The essay Loving in the War Years written by Cherríe L. Moraga had a big impact on me and especially the passage I am paying attention to which is the “Journal Entry: 2 de Julio 1982” that can be found on page xi.

The first thing that draw my attention was the fact that these journal entries are extremely short for a person who makes a living writing. However, Cherríe makes it clear: “It takes the greatest effort even to put pen to paper” (xi). Also, it is a personal journal, it is supposed to be private. Therefore, I consider the length of this entry is another way she has to let her emotions flow: with the lack of long descriptions we can appreciate this discomfort.

On the other hand, it’s precisely in her words from whichI can grasp the rest of her emotions: “effort”, “weighing”, “depression”, “face flat” (xi). From my point of view, with all these words of sadness, this journal seems to be a constant fight between two facets: her desire for expressing her identity and tell her story and the overwhelming feeling of emptiness that surrounds her when it seems that all what could be described and told about her own identity is already said but it is not enough, that the pursuit of this understanding is not over. That is why the expression “bankrupt of feeling” makes sense.

Writing is, apart from her profession, her way of giving her life and way of being meaning, her way of exorcising her demons. When she tells her lover she is depressed, her lover reminds her this is not a feeling but a state. And still, this depression she feels is “keeping the writing back” (xi). The contradiction of keeping something that gives her life meaning back because it does alter feelings inside her that are not pleasant is the key point of this search for herself.

All these elements that I have noticed led me to the conclusion that this passage is about the difficulty of finding or develop one’s identity, especially through telling your own story by writing, creating frustration and discomfort.

Insomniac… or the attempt to sleep without success.

The passage I’m paying attention to is the two first stanzas of the poem Insomniac written by Saeed Jones. I have noticed several things, details that I found worth mentioning. The boy is said to have “wild legs” (1), maybe a representation of his “wild tastes” or way of being, which is not what this society or this mother of his consider “normative”.
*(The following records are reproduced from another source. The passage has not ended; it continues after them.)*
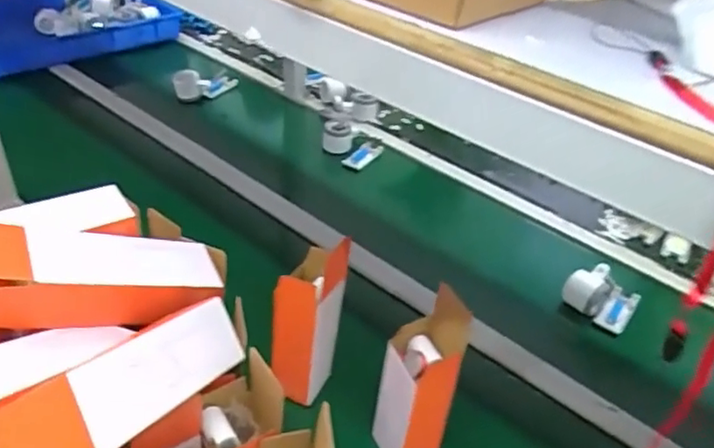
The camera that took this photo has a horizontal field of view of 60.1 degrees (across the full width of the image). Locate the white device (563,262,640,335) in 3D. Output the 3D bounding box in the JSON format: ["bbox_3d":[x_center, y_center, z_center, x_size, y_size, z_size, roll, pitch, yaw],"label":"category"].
[{"bbox_3d":[0.385,0.106,0.967,0.099,0.074,0.088,28,43,28],"label":"white device"}]

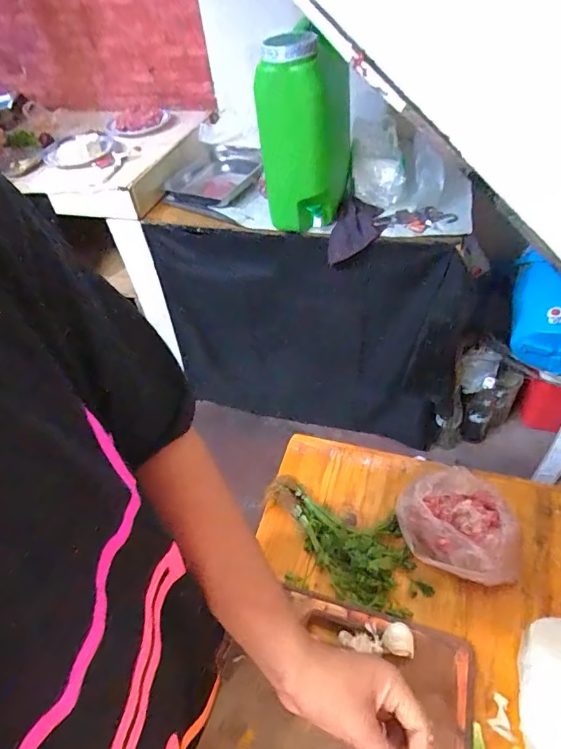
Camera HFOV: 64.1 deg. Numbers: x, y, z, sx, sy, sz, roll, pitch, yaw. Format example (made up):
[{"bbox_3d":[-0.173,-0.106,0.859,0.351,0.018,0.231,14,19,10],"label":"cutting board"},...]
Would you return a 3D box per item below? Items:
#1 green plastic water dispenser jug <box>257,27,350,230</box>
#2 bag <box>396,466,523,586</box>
[{"bbox_3d":[0.065,-0.593,1.134,0.213,0.419,0.246,1,48,8],"label":"green plastic water dispenser jug"},{"bbox_3d":[0.242,0.206,0.617,0.134,0.052,0.150,-11,47,-4],"label":"bag"}]

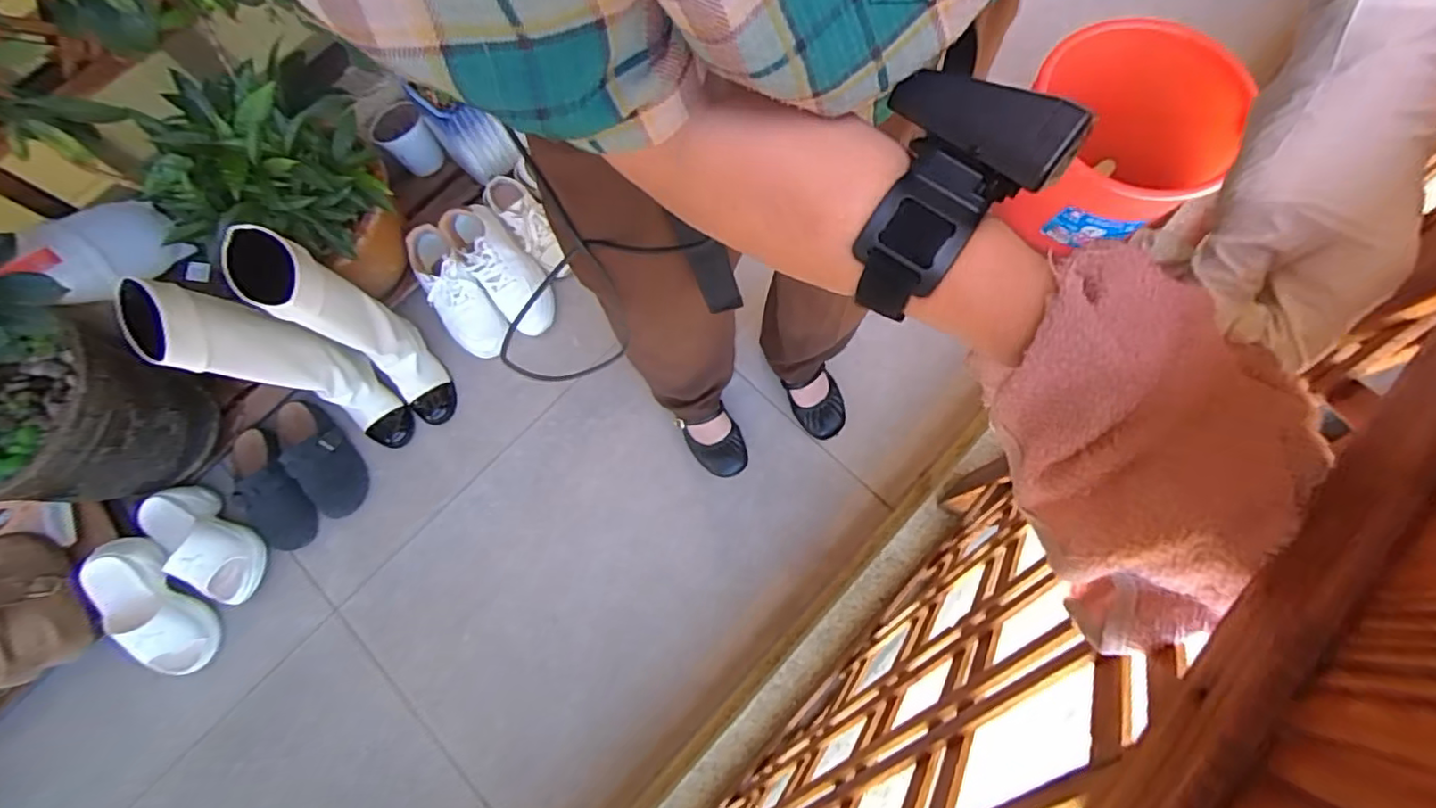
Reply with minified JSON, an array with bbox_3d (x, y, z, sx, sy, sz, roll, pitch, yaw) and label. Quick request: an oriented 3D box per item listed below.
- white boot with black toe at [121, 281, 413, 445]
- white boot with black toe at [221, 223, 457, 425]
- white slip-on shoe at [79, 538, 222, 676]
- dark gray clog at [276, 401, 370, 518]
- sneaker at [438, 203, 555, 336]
[{"bbox_3d":[-0.698,-0.066,0.973,0.254,0.380,0.140,27,77,11],"label":"white boot with black toe"},{"bbox_3d":[-0.603,-0.125,1.021,0.254,0.427,0.112,37,79,13],"label":"white boot with black toe"},{"bbox_3d":[-0.938,0.341,1.002,0.087,0.092,0.243,-28,103,-8],"label":"white slip-on shoe"},{"bbox_3d":[-0.730,0.095,1.118,0.095,0.064,0.238,-33,74,-6],"label":"dark gray clog"},{"bbox_3d":[-0.417,-0.264,1.161,0.110,0.150,0.249,-39,77,-11],"label":"sneaker"}]

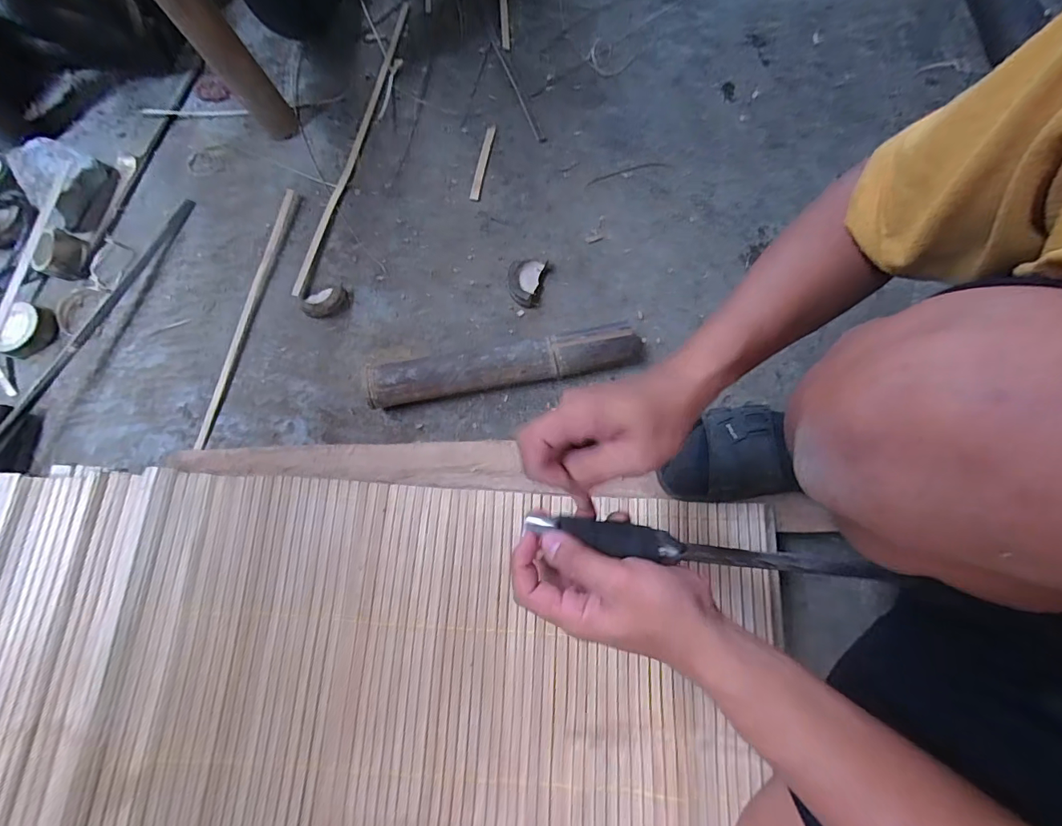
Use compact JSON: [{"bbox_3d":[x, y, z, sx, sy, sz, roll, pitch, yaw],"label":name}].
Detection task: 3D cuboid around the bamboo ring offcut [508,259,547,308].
[{"bbox_3d":[-0.005,-0.205,0.728,0.056,0.039,0.078,11,74,4],"label":"bamboo ring offcut"}]

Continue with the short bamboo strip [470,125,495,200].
[{"bbox_3d":[-0.081,-0.422,0.798,0.016,0.008,0.144,11,74,4],"label":"short bamboo strip"}]

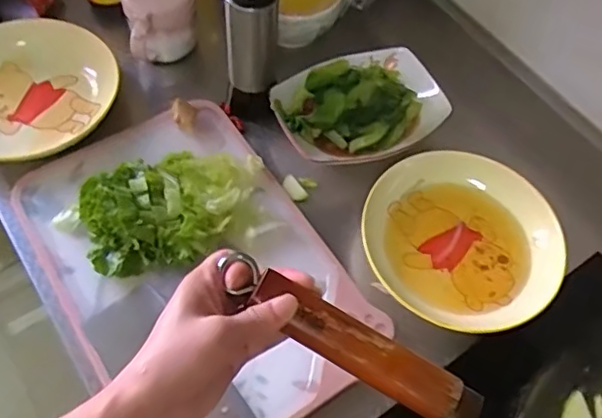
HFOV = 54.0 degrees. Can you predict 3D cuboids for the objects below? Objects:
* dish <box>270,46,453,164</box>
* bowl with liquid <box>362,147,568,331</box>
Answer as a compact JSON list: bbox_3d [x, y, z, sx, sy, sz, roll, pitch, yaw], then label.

Also I found interesting how it says that this boy “stole your eyes the day he was born” (1) instead of saying “stole your heart” because perhaps she is more focused on the superficiality and the appearances. Choosing that part of the body, the eyes, may be a way of portraying that superficiality, because at the end of the day, her mother could be more worried about how his boy looked like or behaved in front of others instead of being worried about his happiness.

Also, it has really grabbed my attention the second stanza. The “language that you’ve tried to keep from him” (1) could represent this same way of behaving or talking, employing his personality that she tried to keep away from him to let her know that she is a nightmare for him.

I truly think that the general concept of the whole poem is condensed in these first lines. As I see it, Jones seems to employ a very specific diction related to parenthood and especially bad parenting that is also recurrent in the rest of his book of poems. Even the title, Insomniac seems to refer to the insomniac a mother feels when she is worried about her son. Therefore, the relationship of this mother and her son is complicated and hurtful, maybe she suffers about who and how his son is.